To calculate the amount of rebar, convert the length and width of the pad to inches. Subtract 6” from each to allow for 3” inset from the edges. Divide each dimension by the planned grid spacing, and round up to whole numbers, and add one extra piece for the ‘0’ or starter. You may want to add 10% for overlaps.
Here are the steps to calculate the rebar for a double wide driveway 20’ x 44’ using a 16” spaced grid:
- 20’ x 12 = 240” – 6” = 234” ÷ 16” = 14.625 pieces or 15 pieces + 1 = 16 for the longitude.
- 44’ x 12 = 528” – 6” = 522” ÷ 16” = 32.625 pieces or 33 pieces + 1 = 34 for the latitude.
- Rebar can be ordered in the required lengths and delivered to the worksite or cut to length using an angle grinder or hacksaw. Alternatively, order lengths that you can transport and add the 12” or 15” for each overlap depending on rebar diameter.
- 19.5” = one 12’ + one 10’ including 30” for the one overlap or three 8’ lengths with 54” for two overlaps.
- 43.5’ = four 12’ lengths allow 54” for three overlaps, or six and a half 8’ pieces to have enough to overlap – 90” for six overlaps.
- 1495 feet of #3 rebar will weigh about 560-pounds and #4 approximately 1000-pounds (includes 10% for overlap or waste).
Concrete slabs for most residential purposes don’t require rebar grids smaller than 12”, so it isn’t likely you’ll use too much steel. Concrete needs to surround and encapsulate the steel, so as long there is space for it to flow around the steel, you’re good to go.
How To Reinforce Concrete With Rebar
Cracking commonly occurs due to temperature issues like freeze-thaw, concrete shrinkage, loads applied, or ground settling. Most concrete slabs will crack, so it is common practice to insert or cut expansion joints or seams every 10’ on large or long slabs to control where cracking occurs. Concrete slabs are normally reinforced to prevent cracks from expanding or to provide tensile strength against stress force cracking.
Rebar or wire mesh won’t stop all cracking, they will minimize the size of cracks and provide support against loads and ground settlement which can cause stress cracking. Rebar must be used for slabs 5” or thicker but isn’t necessary for thinner pads. However, the added expense helps protect your investment against ground shifting or settling, tree roots, cracks expanding, heavy loads, and other unforeseen occurrences.
To reinforce a 4” concrete slab or driveway with steel rebar, determine the grid spacing and rebar size – #3 or #4 in a 12” to 18” grid. Use 2” rebar chairs to support the rebar in the center strata of the pad. Overlap joints by a minimum of 12” for #3 and 15” for #4, bind with wire ties, and keep the steel 3” back from the perimeter. It is important to keep the grid uniform and in place during the pour.
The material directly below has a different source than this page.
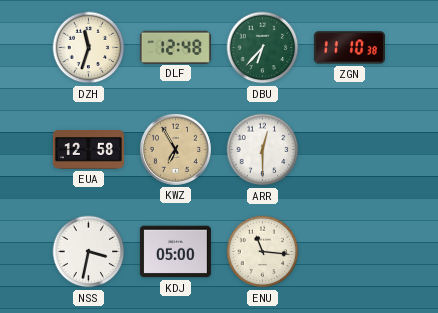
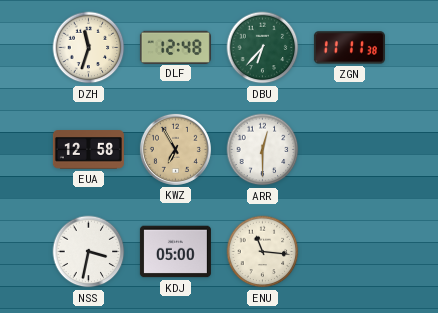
ZGN: 11:10 -> 11:11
Here’s a video that shows how to install rebar grid for concrete slab:
When to Use Wire Mesh in Concrete?
Wire mesh can be used independently in concrete slabs or in conjunction with reinforcing bars. The mesh helps prevent cracks from expanding, provides flexural strength, and makes the pad more durable. It also offers tensile strength should the ground shift or settle.
Mesh provides a uniform grid of steel in the concrete to hold it together. Consider using it if the pad will only support lightweight, or the ground-base has been well compacted. Add it an inch above rebar to offer greater tensile support and crack resistance for pads that will support heavy loads.
Rebar improves concrete’s resistance to freeze-thaw, washouts, tree roots, ground settling or shifting, and heavy loads. Concrete 5” or thicker must include reinforcing steel, and those thinner also benefit from the improved tensile strength and crack separation prevention.
Hopefully, you have a better understanding of what rebar is, when and where to use it, and are better prepared to plan your project.